Le conseguenze nella regione – Quasi quattro milioni di persone sono fuggite nei paesi confinanti con il Sudan. E così l’instabilità di Khartoum si teme possa diffondersi anche nei vicini: Ciad, Eritrea e Sud Sudan rischiano di non reggere l’aumento di insicurezza e pressione umanitaria. Ma non sono solo le migrazioni a rompere gli equilibri: con il conflitto Juba è stata privata di una delle sue principali fonti di reddito, cioè gli oleodotti danneggiati dai combattimenti che trasportano il petrolio sudsudanese a Khartoum. Non a caso è proprio in Sud Sudan che le tensioni interne sono più forti, dove, ancora una volta, la rivalità tra i due principali leader del paese hanno rischiato di causare una guerra civile.

Gli attori esterni – Nonostante Abu Dhabi neghi, gli Emirati Arabi starebbero sostenendo Dagalo e le Rsf: oro sudanese nelle casse emiratine in cambio di armi alla milizia, tra cui droni modificati per lanciare bombe termobariche. Ma a interessare è anche lo sbocco sul mar Rosso della costa sudanese, dove gli Emirati prevedevano di costruire prima della guerra un porto da sei miliardi di dollari. All’opposto, l’Arabia Saudita sostiene l’esercito regolare sudanese, così come fa l’Egitto. E lo stesso vale per l’Ucraina: la guerra tra Mosca e Kiev continua anche in Africa, dove i reparti speciali ucraini sostengono Al Bhuran e la Wagner russa arma e addestra le Rsf.

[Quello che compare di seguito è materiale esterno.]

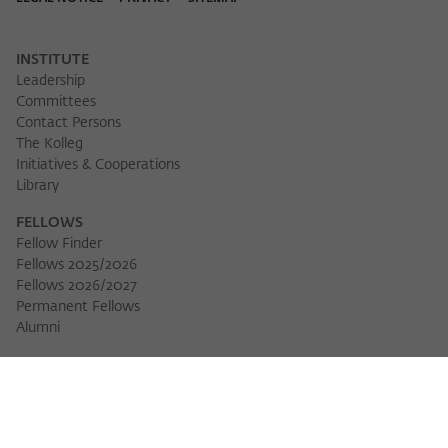
Purpose
temporarily store data about the visitor's
current stay on wiko-berlin.de.
INSTITUTE
Leadership
Committees
Contact Persons
The Kolleg
Initiatives & Cooperations
Library
FELLOWS
Fellow Finder
Fellows 2025/2026
Fellows 2026/2027
Permanent Fellows
Alumni
EVENTS
Calendar of Events
Workshops
Series of Events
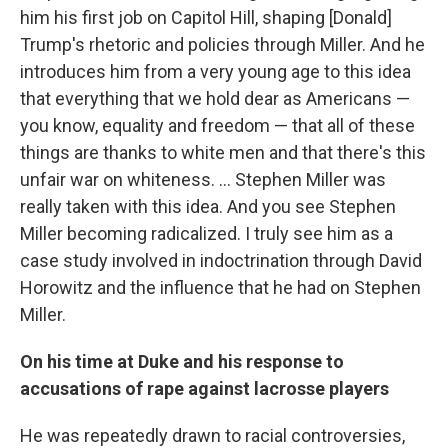
him his first job on Capitol Hill, shaping [Donald]
Trump's rhetoric and policies through Miller. And he
introduces him from a very young age to this idea
that everything that we hold dear as Americans —
you know, equality and freedom — that all of these
things are thanks to white men and that there's this
unfair war on whiteness. ... Stephen Miller was
really taken with this idea. And you see Stephen
Miller becoming radicalized. I truly see him as a
case study involved in indoctrination through David
Horowitz and the influence that he had on Stephen
Miller.
On his time at Duke and his response to
accusations of rape against lacrosse players
He was repeatedly drawn to racial controversies,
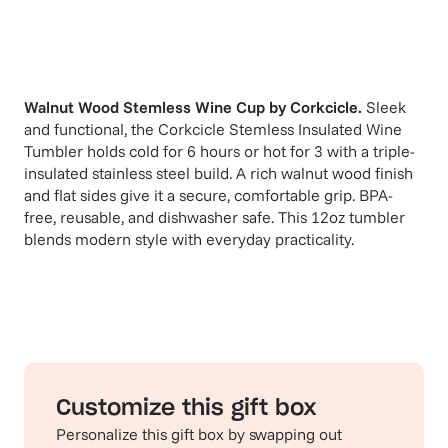
Walnut Wood Stemless Wine Cup
by
Corkcicle
.
Sleek
and functional, the Corkcicle Stemless Insulated Wine
Tumbler holds cold for 6 hours or hot for 3 with a triple-
insulated stainless steel build. A rich walnut wood finish
and flat sides give it a secure, comfortable grip. BPA-
free, reusable, and dishwasher safe. This 12oz tumbler
blends modern style with everyday practicality.
Customize this gift box
Personalize this gift box by swapping out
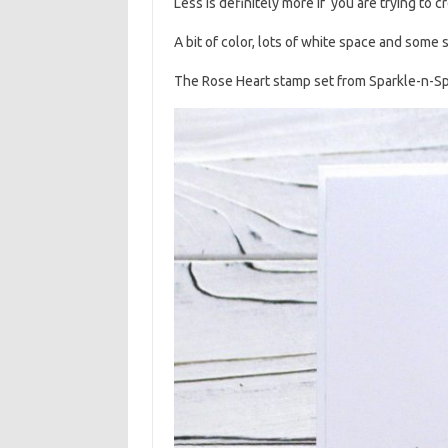
Less is definitely more if you are trying to 
A bit of color, lots of white space and some 
The Rose Heart stamp set from Sparkle-n-Spr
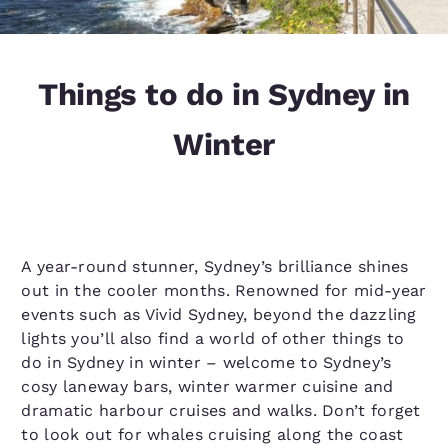
Things to do in Sydney in
Winter
A year-round stunner, Sydney’s brilliance shines
out in the cooler months. Renowned for mid-year
events such as Vivid Sydney, beyond the dazzling
lights you’ll also find a world of other things to
do in Sydney in winter – welcome to Sydney’s
cosy laneway bars, winter warmer cuisine and
dramatic harbour cruises and walks. Don’t forget
to look out for whales cruising along the coast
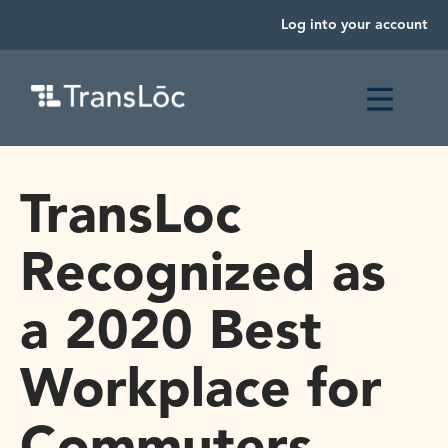
Log into your account
TransLoc
Recognized as
a 2020 Best
Workplace for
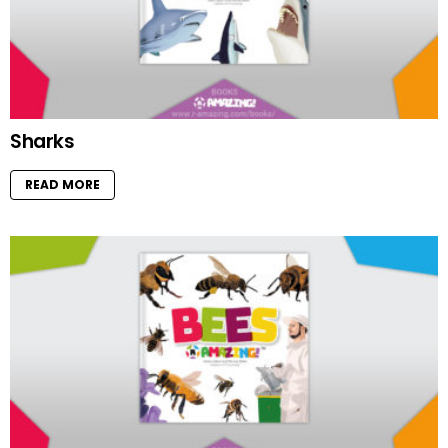
Sharks
READ MORE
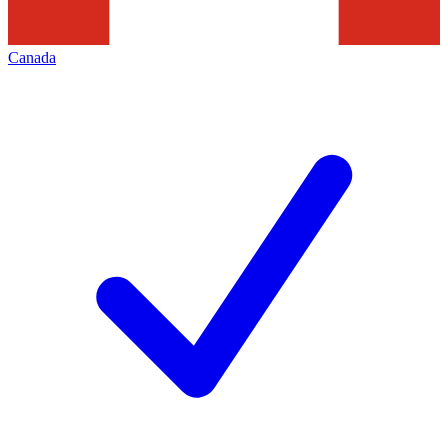
Canada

Una crisi dimenticata – In alcune zone del Sudan il Programma alimentare mondiale (Wfp) ha rilevato le condizioni per un livello cinque della scala Integrated Food Security Phase Classification (Ipc), che tradotto significa vera e propria carestia. Le due fazioni non sembrano intenzionate a sedersi a un tavolo diplomatico, entrambe determinate a ottenere una vittoria militare sul campo. E se, come probabile, la guerra durerà ancora a lungo, continuerà a farlo nel silenzio: la copertura mediatica sul conflitto in Sudan è circa 30 volte inferiore a quella per l’Ucraina. Rispetto alle crisi russo-ucraina e israelo-palestinese, ci sono giorni in cui l’attenzione su giornali e siti è di 100 volte inferiore.